The studies discussed in this review show that small molecules are capable of modulating p53 mutant aggregation and subsequent tumor progression. However due to their small molecular weight and size, they have a higher probability of getting rapidly cleared by the body, minimizing their potential as effective therapies. Hence, it would be ideal if the small stress molecules could be formulated in a stealth drug carrier, and to have target specificity to the tumor microenvironment to realize its full translational potential. Compared to conventional therapies which suffer from poor circulation, bioavailability, and efficacy, nanotechnology approaches can remedy some of the problems due to their tunable design [40]. Nanoparticles have the potential to deliver drug efficiently to the diseased site while sparing normal tissues. Further, nanoformulations could be tuned to have better bioavailability and plasma solubility, thereby increasing the therapeutic efficacy and half-life of drug molecules. Nanoformulations have been used as a major delivery system in cancer drug delivery [40,41]. Formulation strategies that are used in cancer drug delivery, including polymeric nanoparticles and liposomes, are advantageous due to their ability to incorporate the drugs in the core or on the surface/bilayer of the particles, depending on the drug properties. Hence a nanocarrier-based delivery approach of p53 anti-aggregates to specifically target p53 mutant cancer cells would minimize systemic side effects and could yield better therapeutic outcomes.
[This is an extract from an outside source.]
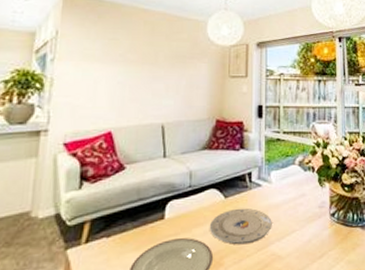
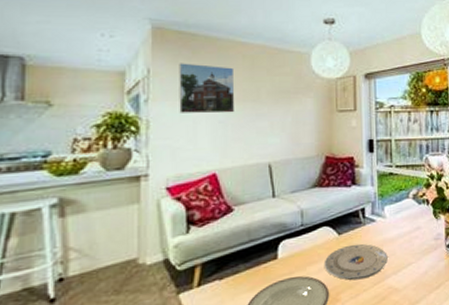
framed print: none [82,26,136,75] -> present [179,63,235,114]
Finally, to further enhance the therapeutic potential, personalized medicine approaches could be utilized. To precisely target specific p53 mutant aggregation-associated cancer, mutant specific anti-aggregation targets could be developed. A similar concept to recent studies reported on p53 mutant antibodies to inhibit p53 mutants in cancer [42] could be applied for patient-specific p53 mutant aggregation targeting. To summarize, developing a small molecule formulation that could have the above-mentioned properties could be a great therapeutic approach to treat p53 mutant aggregation-associated cancer. This approach would open novel paths to treat cancer by treating it as a p53 protein aggregation-prone disease.